*REQUIREMENT:*
In your copy, leave out the pictures and repeat the entries below exactly.

[Dataset items]

━━━━━━━━

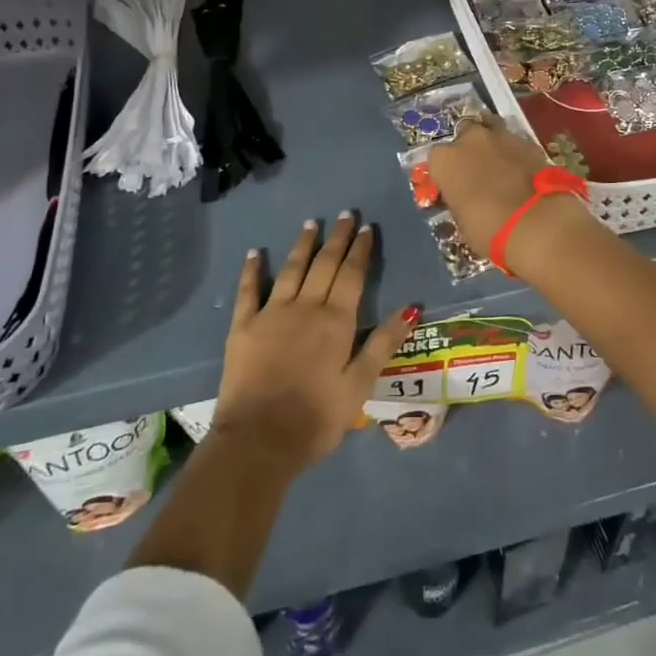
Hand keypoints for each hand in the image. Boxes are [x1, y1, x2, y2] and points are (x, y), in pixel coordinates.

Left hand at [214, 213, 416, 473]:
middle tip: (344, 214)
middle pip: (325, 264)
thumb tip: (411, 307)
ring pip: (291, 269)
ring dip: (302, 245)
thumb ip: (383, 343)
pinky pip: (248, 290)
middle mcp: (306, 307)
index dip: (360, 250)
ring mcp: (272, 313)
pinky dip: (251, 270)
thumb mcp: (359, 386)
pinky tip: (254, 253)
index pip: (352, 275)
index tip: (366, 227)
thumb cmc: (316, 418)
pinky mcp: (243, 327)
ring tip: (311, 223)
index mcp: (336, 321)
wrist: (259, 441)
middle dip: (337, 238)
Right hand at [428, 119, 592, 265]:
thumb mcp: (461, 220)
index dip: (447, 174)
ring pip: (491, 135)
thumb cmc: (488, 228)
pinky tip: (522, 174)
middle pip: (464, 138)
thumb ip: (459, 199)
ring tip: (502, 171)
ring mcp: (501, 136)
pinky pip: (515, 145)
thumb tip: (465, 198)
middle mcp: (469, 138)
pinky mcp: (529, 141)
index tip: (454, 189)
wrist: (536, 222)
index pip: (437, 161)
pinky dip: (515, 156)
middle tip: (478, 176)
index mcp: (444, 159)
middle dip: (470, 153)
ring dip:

━━━━━━━━

*REPLY TO THE TASK:*
Hand keypoints for each hand in the image. Boxes are [x1, y1, x2, y2] and points are (x, y), in pixel coordinates.

Left hand at [214, 213, 416, 473]:
middle tip: (344, 214)
middle pip: (325, 264)
thumb tip: (411, 307)
ring pip: (291, 269)
ring dip: (302, 245)
thumb ip: (383, 343)
pinky pip: (248, 290)
middle mcp: (306, 307)
index dip: (360, 250)
ring mcp: (272, 313)
pinky dip: (251, 270)
thumb mcp: (359, 386)
pinky tip: (254, 253)
index pip: (352, 275)
index tip: (366, 227)
thumb cmc: (316, 418)
pinky mcp: (243, 327)
ring tip: (311, 223)
index mcp: (336, 321)
wrist: (259, 441)
middle dip: (337, 238)
Right hand at [428, 119, 592, 265]:
thumb mcp: (461, 220)
index dip: (447, 174)
ring pip: (491, 135)
thumb cmc: (488, 228)
pinky tip: (522, 174)
middle pip: (464, 138)
thumb ip: (459, 199)
ring tip: (502, 171)
ring mcp: (501, 136)
pinky pip: (515, 145)
thumb tip: (465, 198)
middle mcp: (469, 138)
pinky mcp: (529, 141)
index tip: (454, 189)
wrist: (536, 222)
index pip: (437, 161)
pinky dip: (515, 156)
middle tip: (478, 176)
index mcp: (444, 159)
middle dip: (470, 153)
ring dip:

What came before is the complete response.